# Texto apresentado:
· · · ·
A 22 de novembro, a Igreja Católica celebrou a solenidade
de Nosso Senhor Jesus Cristo, Rei do Universo. Não se trata de um rei com
poderio limitado a um território, a uma nação, a um período de tempo. É, sim, o
rei universal e de todo o tempo: Princípio e Fim, Alpha (Α) e Ómega (Ω), o
Primeiro e o Último, Senhor do Tempo e da Eternidade!
Os reis da Terra, mesmo que sejam imperadores, têm a
jurisdição confinada a um território e a um período de tempo bem limitado. E
hoje as democracias atribuem-lhes um poder pouco mais que simbólico. Alguns nem
do poder de veto dispõem em relação aos seus parlamentos. Pertencem a família
real, nascem em palácio ou então distinguiram-se pela sua bravura militar em
prol do seu povo, que em compensação os aclamou como defensores, condutores e
reis.
Jesus Cristo, ao invés, nasce em Belém numa gruta e é
reclinado num presépio. A sua família é pobre e os seus feitos ignoraram a
espada e os cavalos de guerra. Hoje, o bombardeiro, o míssil, o tanque de
guerra, as minas e armadilhas, as armas biológicas, químicas e de hidrogénio
não constituiriam recursos ao seu dispor. Mas Ele é Rei. Mateus (Mt 21,5) porfia que Ele cumpre as profecias veterotestamentárias
referentes ao Messias-Rei e apresenta-o como o pregador genuíno do Reino dos
Céus (cf Mt 4,17;
6,33) e como o líder do reino
escatológico, que vem a julgar-nos pelas ações praticadas para com o próximo (cf Mt
25,21-46). Também Marcos o apresenta como o pregador
do reino de Deus, apelando ao arrependimento (cf Mc 1,15). Por seu turno, Lucas apresenta as multidões a
aclamá-lo, quando entrava solenemente em Jerusalém, como “o Rei que vem em nome
do Senhor” (Lc 19,38) e coloca
um dos salteadores que foram crucificados com Ele a pedir-lhe: “lembra-te de
mim quando estiveres no teu reino” (Lc 23,42).
Os evangelhos sinóticos apresentam-no recorrentemente
como o Rei dos Judeus ou o Rei de Israel. Todavia, é interessante anotar que
Mateus nos reporta os presentes oferecidos por uns magos que vieram do Oriente:
ouro, porque é rei; incenso, porque é Deus; e mirra, porque é homem (vd Mt 2,1-12). Mais do que o seu valor real, importa a simbologia:
Rei, Deus, Homem.
· · · ·
# Dados brutos:
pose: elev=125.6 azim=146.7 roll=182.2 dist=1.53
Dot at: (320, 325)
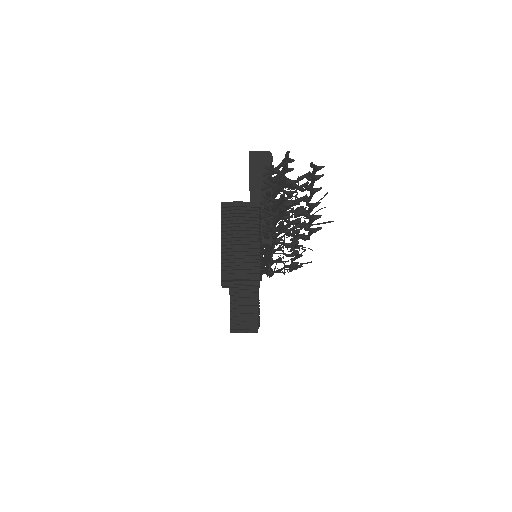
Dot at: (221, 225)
· · · ·
# Tarefas a realizar:
a) Diga se cada afirmação concorda com o texto sobre Cristo Rei. Responda sim ou não e cite as palavras do texto que o decidem. (i) Jesus nasceu num palácio. (ii) Lucas mostra um dos salteadores crucificados com Jesus a pedir-lhe que se lembre dele no seu reino. (iii) O incenso foi oferecido a Jesus porque Ele é homem.
b) Prossiga o texto sobre Cristo Rei a partir do ponto em que termina.

# Resultados esperados:
a)
(i) Não: "nasce em Belém numa gruta e é reclinado num presépio".
(ii) Sim: "um dos salteadores que foram crucificados com Ele a pedir-lhe: “lembra-te de mim quando estiveres no teu reino”".
(iii) Não: "incenso, porque é Deus; e mirra, porque é homem".

b)
Segundo João, Jesus a Pilatos que lhe pergunta se é o
Rei dos Judeus, esclarece o sentido e a finalidade do seu reino:
“A minha realeza não é deste mundo; se a minha
realeza fosse deste mundo, os meus guardas teriam lutado para que Eu não fosse
entregue às autoridades judaicas; portanto, o meu reino não é de cá. […] É como
dizes: Eu sou rei! Para isto nasci, para isto vim ao mundo: para dar testemunho
da Verdade. Todo aquele que vive da Verdade escuta a minha voz.” (Jo 18,36.37).
***
Assim, todos aqueles que reconhecem o reinado e a
realeza de Cristo, se apressam a apresentar a distinção entre os reinos deste
mundo e o reino de Cristo e o modus
faciendi das suas realezas.
Por exemplo, o Bispo do Porto na sua homilia do dia
22, refere que o Evangelho do dia (Jo 18,33-37) nos recorda “que o reino de que somos membros e a
realeza de Jesus, agora celebrada, não são feitos de grandeza nem de poder ou
de ambição”, porquanto Jesus “não possui cetros nem tronos”, sendo “o seu reino”
o “reino de amor e de serviço” – ainda que, esclareça-se, os salmos e a
literatura apocalíptica ponham na mão do Messias-Rei o cetro, o sentem num
trono de luz, lhe coloquem na cabeça a coroa e lhe firmem no escabelo os pés. E
adiantou:
“Aqui reside a distinção entre o reino de Deus e
aquilo a que nos habituou o mundo com os seus reinos, ideologias e impérios,
que foi fazendo e desfazendo, construindo e desconstruindo, impondo e
desmoronando, criando e levando a ruir” (sublinho).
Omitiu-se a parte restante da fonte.